§ PROBLEM:
Copy out, word for word, the lines in the records from the line containing "Xamarin Plattform empfohlen" through the last line of the records, both included.
--*--
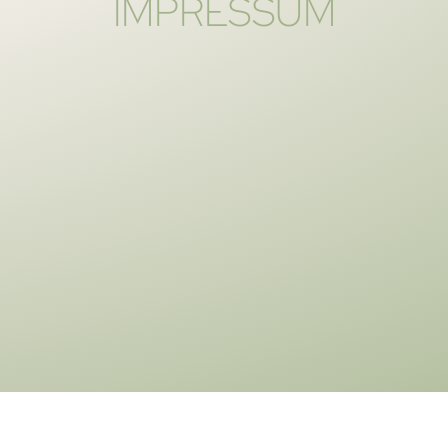
IMPRESSUM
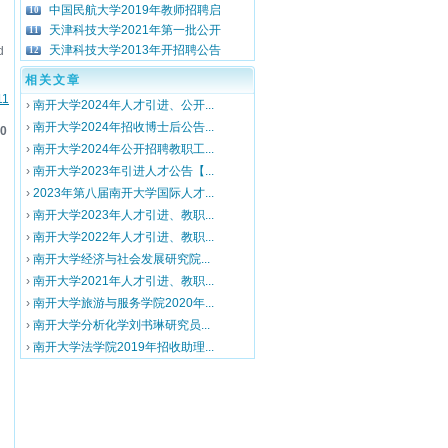
中国民航大学2019年教师招聘启
10
天津科技大学2021年第一批公开
11
天津科技大学2013年开招聘公告
d
12
相关文章
11
›
南开大学2024年人才引进、公开...
›
南开大学2024年招收博士后公告...
0
›
南开大学2024年公开招聘教职工...
›
南开大学2023年引进人才公告【...
›
2023年第八届南开大学国际人才...
›
南开大学2023年人才引进、教职...
›
南开大学2022年人才引进、教职...
›
南开大学经济与社会发展研究院...
›
南开大学2021年人才引进、教职...
›
南开大学旅游与服务学院2020年...
›
南开大学分析化学刘书琳研究员...
›
南开大学法学院2019年招收助理...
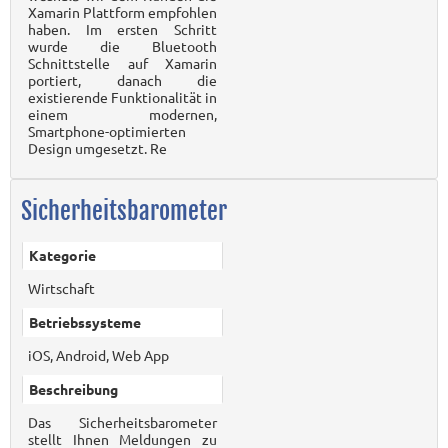
Xamarin Plattform empfohlen
haben. Im ersten Schritt
wurde die Bluetooth
Schnittstelle auf Xamarin
portiert, danach die
existierende Funktionalität in
einem modernen,
Smartphone-optimierten
Design umgesetzt. Re
Sicherheitsbarometer
Kategorie
Wirtschaft
Betriebssysteme
iOS, Android, Web App
Beschreibung
Das Sicherheitsbarometer
stellt Ihnen Meldungen zu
--*--
§ EXPECTED ANSWER:
Xamarin Plattform empfohlen
haben. Im ersten Schritt
wurde die Bluetooth
Schnittstelle auf Xamarin
portiert, danach die
existierende Funktionalität in
einem modernen,
Smartphone-optimierten
Design umgesetzt. Re
Sicherheitsbarometer
Kategorie
Wirtschaft
Betriebssysteme
iOS, Android, Web App
Beschreibung
Das Sicherheitsbarometer
stellt Ihnen Meldungen zu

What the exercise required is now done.